Kinda lazy, but effective

New Pepperidge Farm Fiesta Cheddar Jingos sounds like a great flavor, but I’m bored with how whenever anyone does a “Fiesta”-type snack, the packaging usually displays a block of cheese having sex with a pepper.  I mean, I get it, it’s easy to understand the flavors right away…but why not doll this box up with Mexi-colors and more festive font if you’re gonna go that route? I’m sure you’d only offend like 33% of people.

Always like 2x seasoning

Uniquely crunchy? This I gotta feel.

Decent calorie ratio

Considering I ate 200 calories in one Thin Mints candy bar, 23 Pepperidge Farm Fiesta Cheddar Jingos crackers for 140 is amazing.

I always like tomato powder

Since Jingos are seasoned twice, I figured the ingredients would be listed twice #rimshot #thatjokemadenosense

Little seasoned crackers

New Pepperidge Farm Fiesta Cheddar Jingos smelled strongly like cheese as soon as I opened the box… like cheese mixed with tomato, actually.  It had that sort of tangy smell when you mix queso and salsa. I crunched on a nice fingerful of these crackers, and…

Extremely flavorful!

WOW.  These New Pepperidge Farm Fiesta Cheddar Jingos were actually pretty good!! the first thing I noticed WAS the texture and feel of the crackers.  They were VERY crunchy. Not break your teeth crunchy, but I think in the era of flaky crackers where everything is loaded with butter, these were a nice texture contrast.  One cracker eaten by itself provided plenty of crunch – they reminded me of a crunchier version of those hexagonal crackers you get with soup in restaurants. Crunchy and starchy.
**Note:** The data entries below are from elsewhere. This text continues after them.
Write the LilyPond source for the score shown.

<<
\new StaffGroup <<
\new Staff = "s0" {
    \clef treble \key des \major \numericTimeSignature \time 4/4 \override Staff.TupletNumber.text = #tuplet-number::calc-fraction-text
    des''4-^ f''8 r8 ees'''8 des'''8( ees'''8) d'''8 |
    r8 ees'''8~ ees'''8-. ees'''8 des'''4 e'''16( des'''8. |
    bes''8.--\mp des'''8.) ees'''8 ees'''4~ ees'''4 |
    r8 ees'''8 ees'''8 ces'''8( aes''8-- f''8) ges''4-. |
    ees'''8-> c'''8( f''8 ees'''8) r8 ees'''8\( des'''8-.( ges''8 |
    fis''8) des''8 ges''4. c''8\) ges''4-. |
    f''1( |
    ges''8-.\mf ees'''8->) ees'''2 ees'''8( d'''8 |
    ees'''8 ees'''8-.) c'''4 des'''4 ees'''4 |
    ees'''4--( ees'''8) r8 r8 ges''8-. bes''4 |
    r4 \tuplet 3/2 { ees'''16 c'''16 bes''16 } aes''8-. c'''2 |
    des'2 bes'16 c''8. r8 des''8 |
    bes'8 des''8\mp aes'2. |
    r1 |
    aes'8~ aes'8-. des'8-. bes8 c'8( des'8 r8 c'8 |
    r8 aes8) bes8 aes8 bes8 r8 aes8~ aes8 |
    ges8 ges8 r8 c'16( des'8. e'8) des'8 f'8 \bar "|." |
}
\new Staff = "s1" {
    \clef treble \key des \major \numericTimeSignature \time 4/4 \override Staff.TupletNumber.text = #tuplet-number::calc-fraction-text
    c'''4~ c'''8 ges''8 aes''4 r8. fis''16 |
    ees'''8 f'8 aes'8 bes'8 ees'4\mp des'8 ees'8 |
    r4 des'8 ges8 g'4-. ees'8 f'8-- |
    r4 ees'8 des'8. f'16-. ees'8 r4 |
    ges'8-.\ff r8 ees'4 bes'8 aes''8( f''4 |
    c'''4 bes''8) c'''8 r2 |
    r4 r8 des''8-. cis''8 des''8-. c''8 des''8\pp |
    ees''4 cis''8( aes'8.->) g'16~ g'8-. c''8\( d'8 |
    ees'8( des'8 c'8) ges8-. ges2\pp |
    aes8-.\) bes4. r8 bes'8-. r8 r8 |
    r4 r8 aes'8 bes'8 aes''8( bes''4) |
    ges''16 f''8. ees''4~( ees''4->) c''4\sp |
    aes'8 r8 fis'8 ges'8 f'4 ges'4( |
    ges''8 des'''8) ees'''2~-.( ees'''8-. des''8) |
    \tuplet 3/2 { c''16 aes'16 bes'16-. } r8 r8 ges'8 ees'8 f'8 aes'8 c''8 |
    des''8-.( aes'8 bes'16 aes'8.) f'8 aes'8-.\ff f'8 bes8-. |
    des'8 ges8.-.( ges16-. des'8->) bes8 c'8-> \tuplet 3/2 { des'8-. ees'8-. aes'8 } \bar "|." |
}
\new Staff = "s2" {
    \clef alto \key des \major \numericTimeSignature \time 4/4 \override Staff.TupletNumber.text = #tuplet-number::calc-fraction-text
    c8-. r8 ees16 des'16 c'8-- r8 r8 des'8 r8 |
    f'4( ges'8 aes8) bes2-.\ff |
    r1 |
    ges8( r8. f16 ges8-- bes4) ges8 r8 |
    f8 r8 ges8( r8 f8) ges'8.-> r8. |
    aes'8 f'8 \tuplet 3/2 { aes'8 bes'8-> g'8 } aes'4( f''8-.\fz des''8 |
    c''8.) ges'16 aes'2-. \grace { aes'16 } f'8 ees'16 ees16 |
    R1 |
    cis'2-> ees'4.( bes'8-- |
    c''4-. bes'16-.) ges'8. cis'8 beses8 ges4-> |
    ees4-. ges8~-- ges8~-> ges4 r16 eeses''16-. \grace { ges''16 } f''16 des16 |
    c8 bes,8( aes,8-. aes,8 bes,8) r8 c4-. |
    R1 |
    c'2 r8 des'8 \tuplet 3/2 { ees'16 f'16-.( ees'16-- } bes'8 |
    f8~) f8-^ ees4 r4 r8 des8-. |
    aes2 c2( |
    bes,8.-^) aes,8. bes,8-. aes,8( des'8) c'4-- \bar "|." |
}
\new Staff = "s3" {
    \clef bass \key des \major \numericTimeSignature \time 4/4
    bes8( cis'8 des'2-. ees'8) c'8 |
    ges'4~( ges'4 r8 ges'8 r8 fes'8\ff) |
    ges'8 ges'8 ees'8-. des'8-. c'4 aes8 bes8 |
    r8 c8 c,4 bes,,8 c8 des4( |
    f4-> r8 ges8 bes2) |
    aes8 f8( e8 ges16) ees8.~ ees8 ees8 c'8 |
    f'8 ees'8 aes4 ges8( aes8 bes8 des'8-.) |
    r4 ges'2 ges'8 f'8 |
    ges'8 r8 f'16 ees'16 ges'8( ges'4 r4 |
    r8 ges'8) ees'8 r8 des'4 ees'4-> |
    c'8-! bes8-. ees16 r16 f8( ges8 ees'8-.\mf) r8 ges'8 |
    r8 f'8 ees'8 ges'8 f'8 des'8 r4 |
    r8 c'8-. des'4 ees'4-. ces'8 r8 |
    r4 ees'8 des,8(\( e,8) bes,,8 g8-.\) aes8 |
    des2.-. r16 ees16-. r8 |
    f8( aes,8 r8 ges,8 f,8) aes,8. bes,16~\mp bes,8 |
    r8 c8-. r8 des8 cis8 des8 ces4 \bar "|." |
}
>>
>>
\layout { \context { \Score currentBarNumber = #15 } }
And the flavor lived up to the hype.  I could already see that they were well powdered, but the taste was spot on.  Yes, it tasted a little artificial – but I still really enjoyed it.  The cheese tasted more like nacho cheese than cheddar cheese, but I was ok with that.  The added tomato, garlic, and onion powders definitely provided the proper spice profile to slant this cheesy cracker more in the “festive” direction, as did the bits of red and green pepper.

Flavor-wise? Nothing special, just decently cheesy.  You’re really buying these if you’re sick of flaky buttery crackers and want a little more bite.  These really succeed in that area.

PURCHASED AT: GIANT FOOD

COST: $2.50 on sale

Thoughts? Please comment below (I always reply) or hit me up on Twitter @junkfoodguy or LIKE my Facebook Page and message me there. Also, you can always email me at junkfoodguy@junkfoodguy.com. Let’s hang out.

Sincerely, Junk Food Guy

Discuss - 14 Comments

  1. Rodzilla says:

    lol, oyster crackers? It’s cool boss, that verbal aphasia is a bitch, she strikes me from time to time as well haha.

  2. Kahnfucius says:

    Jingo is a weird name for fiesta-flavored crackers, but it is my favorite Discworld novel.

  3. Albany Dana says:

    Ok, weird. I checked out their website to see if they explain where they came up with it, but no. But I did see that they’re so excited by the name that they trademarked it! Merriam-Webster offers:

    Definition of JINGO
    —used as a mild oath usually in the phrase by jingo
    Origin of JINGO
    probably euphemism for Jesus
    First Known Use: 1694

    So….Jesuses? Jesus crackers? Ok, I’ll just stop there…

  4. Ha – cheesy Jesus crackers!

    This is one of those products that a tourist from Ireland would take a picture of and put on his blog. “Jingos? These Americans are crazy…”

  5. Lindemann says:

    the packaging usually displays a block of cheese having sex with a pepper

    Excellent line.

  6. Bob says:

    Where can you buy these? I haven’t seen them at Wal-Mart of Jewel

  7. Dude says:

    The Lime and Sweet Chili Jingo’s don’t suck either. Still not lovin’ the name, though.